- [Selected extract]
──────
Imagine that the user wants to perform a division. You need to
tell the compiler what to do if the user enters the denominator as 0
(or 0.00). If this happens, probably the best option is to display a message and get out.
Fortunately, the .NET Framework provides the DivideByZeroException class
to deal with an exception caused by division by zero. As done with the message passed
to the Exception class, you can compose your own message and pass it to the DivideByZeroException(string
message) constructor.
Here is an example that catches two types of exceptions:
using System;
class Program
{
static int Main()
{
double Operand1, Operand2;
double Result = 0.00;
char Operator;
Console.WriteLine("This program allows you to perform an operation on two numbers");
try
{
Console.Write("Enter a number: ");
Operand1 = double.Parse(Console.ReadLine());
Console.Write("Enter an operator: ");
Operator = char.Parse(Console.ReadLine());
Console.Write("Enter a number: ");
Operand2 = double.Parse(Console.ReadLine());
if (Operator != '+' &&
Operator != '-' &&
Operator != '*' &&
Operator != '/')
throw new Exception(Operator.ToString());
if (Operator == '/') if (Operand2 == 0)
throw new DivideByZeroException("Division by zero is not allowed");
switch (Operator)
{
case '+':
Result = Operand1 + Operand2;
break;
case '-':
Result = Operand1 - Operand2;
break;
case '*':
Result = Operand1 * Operand2;
break;
case '/':
Result = Operand1 / Operand2;
break;
default:
Console.WriteLine("Bad Operation");
break;
}
Console.WriteLine("\n{0} {1} {2} = {3}", Operand1, Operator, Operand2, Result);
}
catch (DivideByZeroException ex)
{
Console.WriteLine(ex.Message);
}
catch (Exception ex)
{
Console.WriteLine("\nOperation Error: {0} is not a valid operator", ex.Message);
}
return 0;
}
}
When running this program, if the user types a wrong operator,
the compiler gets out of the try block
and looks for a catch that takes an Exception as argument.
It finds the second and executes it. If the user enters the right values (a
number, an operator, and another number), then the compiler finds out if the
operator entered was a forward slash “/” used to perform a
division. If the user wants to perform a division, the compiler
finds out if the second operand, the denominator, is 0. If it is, we
create a DivideByZeroException instance and pass our own message to it. Based on this
exception, the compiler gets out of the try block and starts looking
for a catch block that takes a DivideByZeroException
argument. It finds it in the first catch. Therefore, the compiler executes it.
──────
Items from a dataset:
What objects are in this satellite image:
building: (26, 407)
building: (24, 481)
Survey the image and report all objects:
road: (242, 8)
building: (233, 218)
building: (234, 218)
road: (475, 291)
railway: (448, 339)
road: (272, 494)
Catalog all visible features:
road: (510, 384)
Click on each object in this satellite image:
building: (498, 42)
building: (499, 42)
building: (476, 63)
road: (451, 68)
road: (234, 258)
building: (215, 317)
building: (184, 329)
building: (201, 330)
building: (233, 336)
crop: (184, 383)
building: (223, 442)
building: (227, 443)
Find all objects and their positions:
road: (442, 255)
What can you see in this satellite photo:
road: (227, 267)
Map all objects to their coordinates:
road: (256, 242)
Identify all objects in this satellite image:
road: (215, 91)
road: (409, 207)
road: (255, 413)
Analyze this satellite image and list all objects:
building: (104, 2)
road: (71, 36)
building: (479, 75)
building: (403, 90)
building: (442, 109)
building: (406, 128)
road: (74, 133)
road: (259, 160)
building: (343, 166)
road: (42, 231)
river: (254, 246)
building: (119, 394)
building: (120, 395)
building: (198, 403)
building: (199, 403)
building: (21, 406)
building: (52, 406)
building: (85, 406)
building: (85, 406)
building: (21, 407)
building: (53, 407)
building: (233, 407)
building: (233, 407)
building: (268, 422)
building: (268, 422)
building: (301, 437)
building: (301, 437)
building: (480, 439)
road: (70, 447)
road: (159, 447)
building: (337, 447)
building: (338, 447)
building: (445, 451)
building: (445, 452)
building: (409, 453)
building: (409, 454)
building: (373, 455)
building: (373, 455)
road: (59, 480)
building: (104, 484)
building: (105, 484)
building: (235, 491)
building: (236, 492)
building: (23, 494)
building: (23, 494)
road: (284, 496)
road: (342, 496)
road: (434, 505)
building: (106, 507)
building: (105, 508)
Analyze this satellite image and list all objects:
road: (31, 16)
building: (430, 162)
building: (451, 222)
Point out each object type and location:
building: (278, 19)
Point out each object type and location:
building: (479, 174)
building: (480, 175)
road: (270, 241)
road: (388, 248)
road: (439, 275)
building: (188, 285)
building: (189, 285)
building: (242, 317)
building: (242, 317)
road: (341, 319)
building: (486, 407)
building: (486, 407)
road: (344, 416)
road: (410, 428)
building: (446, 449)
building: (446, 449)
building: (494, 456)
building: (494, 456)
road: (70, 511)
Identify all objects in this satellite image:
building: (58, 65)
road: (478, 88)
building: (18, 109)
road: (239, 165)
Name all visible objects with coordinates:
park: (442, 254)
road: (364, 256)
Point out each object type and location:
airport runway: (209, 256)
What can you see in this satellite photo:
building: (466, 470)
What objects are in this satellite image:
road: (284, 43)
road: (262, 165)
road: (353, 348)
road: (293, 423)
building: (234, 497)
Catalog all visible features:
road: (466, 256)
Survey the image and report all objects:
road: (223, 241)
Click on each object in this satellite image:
──────
- [Directions for this task] Pick up the C# division-by-zero exception text right after its final sentence and keep writing.

- [The result]
|
Practical Learning: Catching Various Exceptions |
|
- Change the PropertyListing.cs file as follows:
using System;
namespace RealEstate3
{
public enum PropertyType
{
Unknown,
SingleFamily,
Townhouse,
Condominium
}
class PropertyListing
{
private Property prop;
private HouseType hse;
private Condominium cond;
private PropertyType tp;
public Property ListProperty
{
get { return prop; }
set { prop = value; }
}
public HouseType House
{
get { return hse; }
set { hse = value; }
}
public Condominium Condo
{
get { return cond; }
set { cond = value; }
}
public PropertyType Type
{
get { return tp; }
set { tp = value; }
}
public PropertyListing()
{
prop = new Property();
hse = new HouseType();
cond = new Condominium();
}
public void CreateListing()
{
char answer = 'n';
short propType = 1;
short condition = 1;
Console.WriteLine(" =//= Altair Realty =//=");
Console.WriteLine("-=- Property Creation -=-");
try
{
Console.WriteLine("\nTypes of Properties");
Console.WriteLine("1. Single Family");
Console.WriteLine("2. Townhouse");
Console.WriteLine("3. Condominium");
Console.WriteLine("4. Don't Know");
Console.Write("Enter Type of Property: ");
propType = short.Parse(Console.ReadLine());
}
catch (FormatException)
{
Console.WriteLine("The value you entered is not a valid number");
}
catch (Exception)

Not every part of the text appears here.